Tasks to complete:
A. Name every kind of media mentioned in the first three sentences of the Dante's Inferno game review below.
B. In the Dante's Inferno game review, what reason does the writer give for not reading the book?
C. Resume the Dante's Inferno game review after its final sentence.

Source:
Books made into movies. Movies made into games. Games based off movies based off books. It's no wonder then that, for the most part, these abominations are almost universally despised. Therefore, there wasn't a gamer alive who, upon hearing about EA's Dante's Inferno, wasn't immediately skeptical about it being based off of a literary classic with a similar name. Nor was there a single gamer surprised that the 'creative liberties' taken often bastardized the source material.

When I finally got my long-overdue chance at being sent to hell, I found myself asking not only if sticking closer to the source material (Dante Alighieri's poetic epic of similar name) would have made a better videogame, but also if it was worthy of being made into one in the first place. However, that would have required me to actually take the time to read the book, which I'm clearly too busy being handsome to do. Luckily, I found this local fan (and friend?) of mine who had already done so, and was willing to put up with me long enough to get to the bottom of this, in her peculiar all-lowercase trademark fashion.

Information supplied:
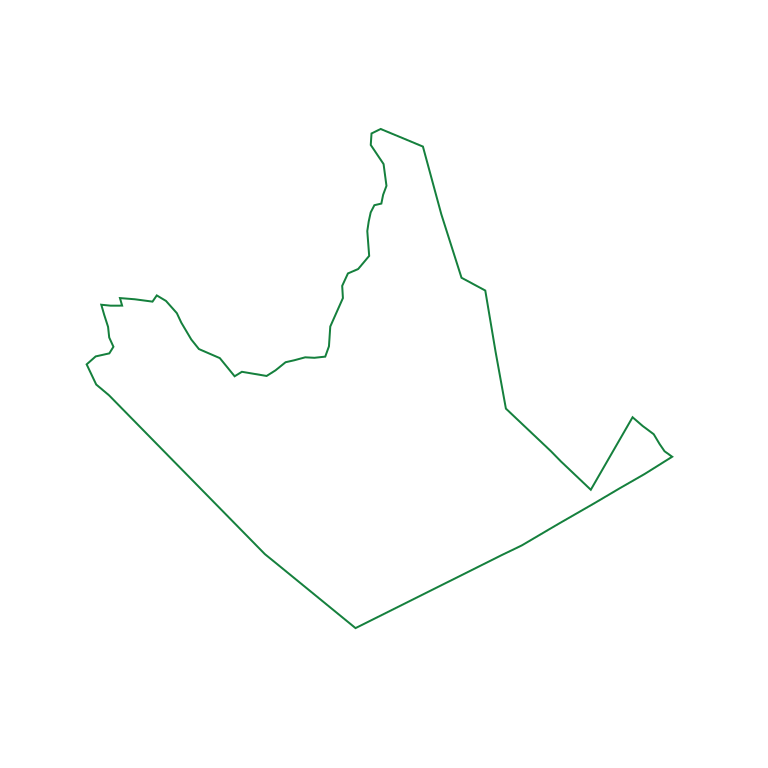 the district of Colônia Leopoldina, Alagoas, Brazil, rotated 310°
{"feature_id": "56859067B882848988861", "entity_name": "Colônia Leopoldina", "entity_type": "district", "adm_level": 2, "iso_a3": "BRA", "parent_name": "Brazil", "parent_adm1": "Alagoas", "projection": "equal_earth", "projection_center": [-35.741, -8.938], "detail": "fine", "context": "isolated", "style": "outline", "palette": "green", "viewbox_px": 768, "rotation_deg": 310, "n_neighbors": 0, "source": "geoboundaries", "source_scale": "gbopen_adm2", "svg_char_len": 1066}
<svg xmlns="http://www.w3.org/2000/svg" viewBox="0 0 768 768"><g transform="rotate(310 384 384)"><path d="M198.6,180.5L177.1,402.1L177.4,421.3L178.7,519.1L328.5,584.1L348.9,593.3L378.8,603.9L390.8,608.2L428.2,621.9L456.2,631.8L482.6,641.5L513.5,651.5L512.8,642.2L515.1,633.9L518.9,622.9L518.1,609.1L518.3,595.8L435.9,610.4L438.4,569.4L439.8,555.2L443.5,493.2L480.2,449.0L520.7,401.5L515.2,375.1L550.8,318.9L590.9,261.2L577.2,217.5L567.9,213.4L558.6,220.2L552.2,242.3L537.4,258.5L528.4,261.7L520.5,266.0L514.8,261.7L506.9,263.5L498.7,267.8L490.4,272.9L472.6,290.3L455.5,290.3L445.5,285.3L432.3,288.9L423.4,297.3L393.5,305.9L377.5,317.6L367.2,321.4L359.3,313.8L353.8,306.5L344.5,300.0L337.4,294.6L324.7,292.1L314.7,288.9L302.0,267.3L293.9,264.6L298.3,241.6L291.8,219.8L294.2,207.8L300.7,189.3L305.1,179.8L307.5,163.6L305.8,153.0L298.3,153.7L288.7,138.6L280.1,126.5L275.7,133.0L268.4,124.4L263.0,116.5L257.2,125.1L250.4,135.9L243.0,143.6L238.6,152.8L230.9,153.9L219.8,145.4L207.9,143.6L198.6,163.9L198.6,180.5Z" fill="none" stroke="#15803d" stroke-width="2"/></g></svg>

Exercise answers:
A. Books, movies, games

B. The writer claims to be too busy being handsome to read it.

C.
Without further ado...the Divine Miss Bee!


Divine Miss Bee


...i type this way because i speak softly. jerk.


written in the fourteenth century, the inferno is an epic poem by dante alighieri. for those of you not up on your italian, "inferno" means "hell," and that's exactly where dante is taking us. the inferno serves primarily as an extended metaphor for the recognition of sin in oneself and in others, so throughout the nine circles of hell, dante comes face-to-face with stark, unsubtle portrayals of the kinds of sins that sent men in the 1300's running home to mother and that men of the 2000's see on MTV.

yay! there's debauchery here!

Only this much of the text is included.